Modules

Overview:

  • Teaching: 10 min
  • Exercises: 5 min

Questions

  • How is software managed on a HPC system?
  • How do I access the managed software?

Objectives

  • Be able to use modules to access software.

module

On a high-performance computing system, it is often the case that no software is loaded by default. If we want to use a software package, we will need to “load” it ourselves.

Before we start using individual software packages, however, we should understand the reasoning behind this approach. The three biggest factors are:

  • software incompatibilities;
  • versioning;
  • dependencies.

Software incompatibility is a major headache for programmers. Sometimes the presence (or absence) of a software package will break others that depend on it. Two of the most famous examples are Python 2 and 3 and C compiler versions. Python 3 famously provides a python command that conflicts with that provided by Python 2. Software compiled against a newer version of the C libraries and then used when they are not present will result in a nasty 'GLIBCXX_3.4.20' not found error, for instance.

Software versioning is another common issue. A team might depend on a certain package version for their research project - if the software version was to change (for instance, if a package was updated), it might affect their results. Having access to multiple software versions allow a set of researchers to prevent software versioning issues from affecting their results.

Dependencies are where a particular software package (or even a particular version) depends on having access to another software package (or even a particular version of another software package). For example, the VASP materials science software may depend on having a particular version of the FFTW (Fastest Fourer Transform in the West) software library available for it to work.

modules

Environment modules are the solution to these problems. A module is a self-contained description of a software package - it contains the settings required to run a software packace and, usually, encodes required dependencies on other software packages.

On most HPC systems there will be software built and managed by the sysadmin team, and typically this will be done with software modules.

We can interact with the software modules with the module command (again man module will give you a full description of the options).

listing the loaded modules

From the module manual (man module) find the command to list the currently loaded modules.

Solution

Listing available modules

In order to see the modules available we can use the command:

jupyter-user:$module avail
--------------------------------------------- /usr/share/Modules/modulefiles ----------------------------------------------
dot  module-git  module-info  modules  null  use.own

------------------------------------------------- /usr/share/modulefiles --------------------------------------------------
mpi/openmpi-x86_64  pmi/pmix-x86_64

There are minimal modules available on this cluster container (don't worry, Nimbus has plenty).

Loading modules

We can see what a module contains with the follwoing command:

jupyter-user:$ module whatis mpi/openmpi-x86_64
mpi/openmpi-x86_64: Description: The Open MPI Project is an open source MPI-3 implementation.
mpi/openmpi-x86_64: Homepage: https://www.open-mpi.org/
mpi/openmpi-x86_64: URL: https://www.open-mpi.org/

We see the mpi/openmpi-x86_64 module conatins the OpenMPI implementation of the Message Passing Interface (MPI) standard, with the libraries and mpi compiler wrappers, such as mpif90 and mpicc.

To see the effect of loading the module lets first use the which command to see if it can find the mpi fortran compiler mpif90:

jupyter-user:$which mpif90
/usr/bin/which: no mpif90 in (/data/jupyter-user/.local/bin:/data/jupyter-user/bin:/usr/share/Modules/bin:/usr/local/sbin:/usr/local/bin:/usr/sbin:/usr/bin:/sbin:/bin)

We can see which has looked in all the standard places in our $PATH and has been unable to find the mpif90 compiler.

Now lets load the module and try again:

jupyter-user:$module load mpi/openmpi-x86_64
jupyter-user:$which mpif90
/usr/lib64/openmpi/bin/mpif90

Now we can see which can find the wrapper without any issues.
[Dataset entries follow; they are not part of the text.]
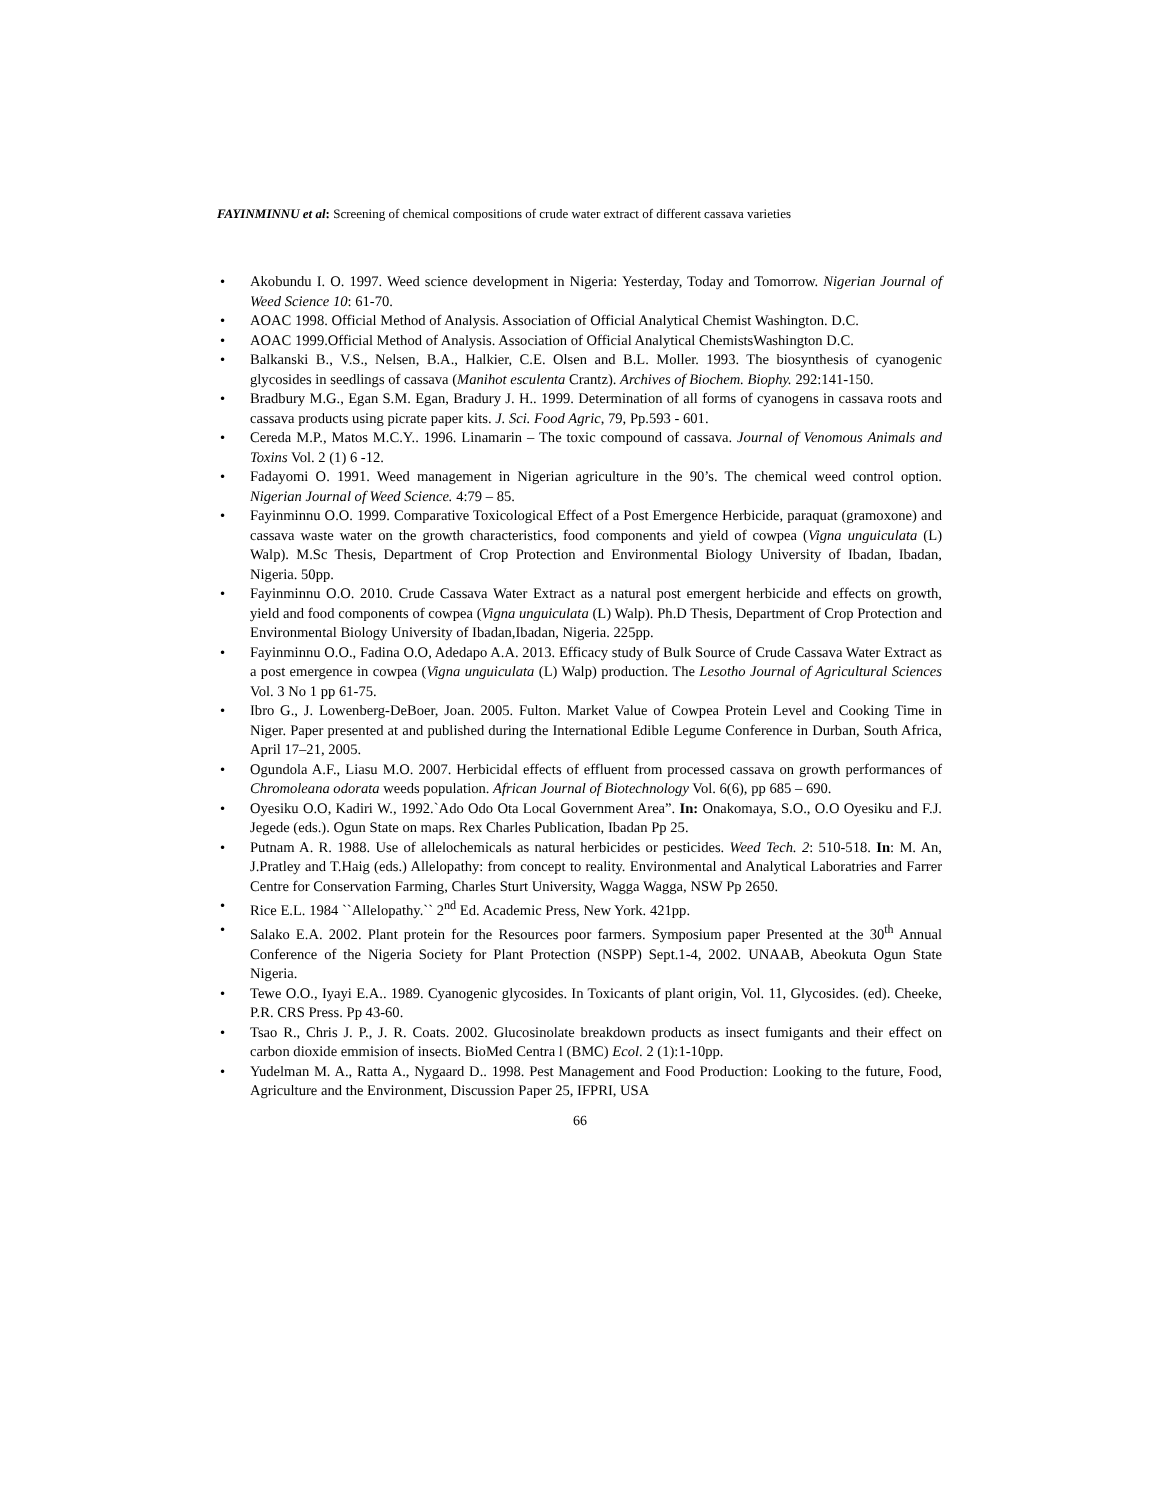FAYINMINNU et al: Screening of chemical compositions of crude water extract of different cassava varieties
• Akobundu I. O. 1997. Weed science development in Nigeria: Yesterday, Today and Tomorrow. Nigerian Journal of Weed Science 10: 61-70.
• AOAC 1998. Official Method of Analysis. Association of Official Analytical Chemist Washington. D.C.
• AOAC 1999.Official Method of Analysis. Association of Official Analytical ChemistsWashington D.C.
• Balkanski B., V.S., Nelsen, B.A., Halkier, C.E. Olsen and B.L. Moller. 1993. The biosynthesis of cyanogenic glycosides in seedlings of cassava (Manihot esculenta Crantz). Archives of Biochem. Biophy. 292:141-150.
• Bradbury M.G., Egan S.M. Egan, Bradury J. H.. 1999. Determination of all forms of cyanogens in cassava roots and cassava products using picrate paper kits. J. Sci. Food Agric, 79, Pp.593 - 601.
• Cereda M.P., Matos M.C.Y.. 1996. Linamarin – The toxic compound of cassava. Journal of Venomous Animals and Toxins Vol. 2 (1) 6 -12.
• Fadayomi O. 1991. Weed management in Nigerian agriculture in the 90’s. The chemical weed control option. Nigerian Journal of Weed Science. 4:79 – 85.
• Fayinminnu O.O. 1999. Comparative Toxicological Effect of a Post Emergence Herbicide, paraquat (gramoxone) and cassava waste water on the growth characteristics, food components and yield of cowpea (Vigna unguiculata (L) Walp). M.Sc Thesis, Department of Crop Protection and Environmental Biology University of Ibadan, Ibadan, Nigeria. 50pp.
• Fayinminnu O.O. 2010. Crude Cassava Water Extract as a natural post emergent herbicide and effects on growth, yield and food components of cowpea (Vigna unguiculata (L) Walp). Ph.D Thesis, Department of Crop Protection and Environmental Biology University of Ibadan,Ibadan, Nigeria. 225pp.
• Fayinminnu O.O., Fadina O.O, Adedapo A.A. 2013. Efficacy study of Bulk Source of Crude Cassava Water Extract as a post emergence in cowpea (Vigna unguiculata (L) Walp) production. The Lesotho Journal of Agricultural Sciences Vol. 3 No 1 pp 61-75.
• Ibro G., J. Lowenberg-DeBoer, Joan. 2005. Fulton. Market Value of Cowpea Protein Level and Cooking Time in Niger. Paper presented at and published during the International Edible Legume Conference in Durban, South Africa, April 17–21, 2005.
• Ogundola A.F., Liasu M.O. 2007. Herbicidal effects of effluent from processed cassava on growth performances of Chromoleana odorata weeds population. African Journal of Biotechnology Vol. 6(6), pp 685 – 690.
• Oyesiku O.O, Kadiri W., 1992.`Ado Odo Ota Local Government Area”. In: Onakomaya, S.O., O.O Oyesiku and F.J. Jegede (eds.). Ogun State on maps. Rex Charles Publication, Ibadan Pp 25.
• Putnam A. R. 1988. Use of allelochemicals as natural herbicides or pesticides. Weed Tech. 2: 510-518. In: M. An, J.Pratley and T.Haig (eds.) Allelopathy: from concept to reality. Environmental and Analytical Laboratries and Farrer Centre for Conservation Farming, Charles Sturt University, Wagga Wagga, NSW Pp 2650.
• Rice E.L. 1984 ``Allelopathy.`` 2<sup>nd</sup> Ed. Academic Press, New York. 421pp.
• Salako E.A. 2002. Plant protein for the Resources poor farmers. Symposium paper Presented at the 30<sup>th</sup> Annual Conference of the Nigeria Society for Plant Protection (NSPP) Sept.1-4, 2002. UNAAB, Abeokuta Ogun State Nigeria.
• Tewe O.O., Iyayi E.A.. 1989. Cyanogenic glycosides. In Toxicants of plant origin, Vol. 11, Glycosides. (ed). Cheeke, P.R. CRS Press. Pp 43-60.
• Tsao R., Chris J. P., J. R. Coats. 2002. Glucosinolate breakdown products as insect fumigants and their effect on carbon dioxide emmision of insects. BioMed Centra l (BMC) Ecol. 2 (1):1-10pp.
• Yudelman M. A., Ratta A., Nygaard D.. 1998. Pest Management and Food Production: Looking to the future, Food, Agriculture and the Environment, Discussion Paper 25, IFPRI, USA
66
Loading the module has updated our environment so that the location of the compiler (and the dependencies) is included in the paths searched.

If we issue the command

jupyter-user:$echo $PATH

We can now see the directory paths being searched - we can see, by comapring to our error message above, that /usr/lib64/openmpi/bin has been added.

Unloading modules

In order to remove a module we can issue the command:

jupyter-user:$ module unload mpi/openmpi-x86_64

unload

Try unloading the mpi module now and inspect the $PATH environment variable with the echo command again. How has it changed? What is the outcome of which mpif90 now?

Solution

Purge

If we wished to remove all loaded modules we could issue the command:

jupyter-user:$module purge

This is useful if there are lots of dependencies for a particular piece of software also stored in modules (which is typically the case on Nimbus.. This way you don't have to type every module out in an module unload statement before loading a new piece of software, just purge them all and do a fresh module load on the new software.

purge

Try loading several of the available modules, and purge them. Confirm they are all removed by listing the currently loaded modules.

Key Points

  • List loaded software with module list
  • See what modules are available with module load
  • Load software with module load softwareName
  • Unload modules with module unload <name>
  • Purge all modules with module purge
  • The module system handles software versioning and package conflicts for you automatically.